If you’re a computer programmer, you probably know Stack Overflow. It’s a very popular and really handy question-and-answer website devoted to answering programming questions.
In other words, if you find yourself in a fix trying to get your brain around a knotty PHP problem, there’s bound to be some helpful soul who knows the answer and will either answer your question or already answered a similar question in the past.
So, all you have to do is go to Stack Overflow and get the answer you need. Right?
Well, hold your horses for one second.
Because have you ever considered that the code you are being offered might (unintentionally) contain a serious security flaw – such as being vulnerable to exploitation via SQL injection?
Laurent Cozic has published a project that examines PHP questions on Stack Overflow, and highlights those that contain SQL injection vulnerabilities. And with some nifty graphical charts he gives an indication of the scale of the problem.

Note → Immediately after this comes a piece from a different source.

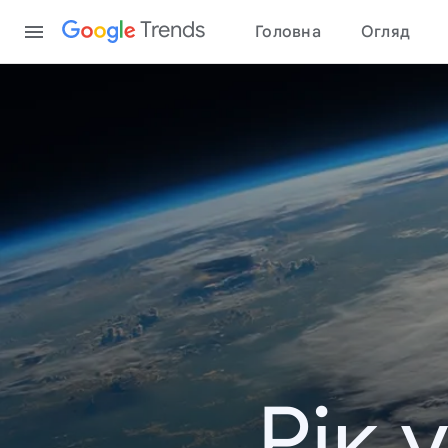
Content
Trends
Головна
Огляд
Рік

It’s clear to see that approximately 1000 PHP-related questions on Stack Overflow contain SQL injection vulnerabilities every month.
Just how bad is that?
Well, as a proportion of all PHP MySQL-related questions, SQL injection vulnerabilities amount to around 40-50%.
Ouch! With figures like this is it any wonder that so many business websites are still shamefully spilling their customer details to such rudimentary hacking tricks as SQL injection?
Of course, it’s worth bearing in mind that Stack Overflow doesn’t have a monopoly in offering bad advice. You could cut-and-paste a SQL injection from any number of sites offering advice on the internet.
So don’t be lazy. Always do your own checking of code you’re borrowing from someone else before you use it. Copy-and-pasting code without thinking can do a lot of harm.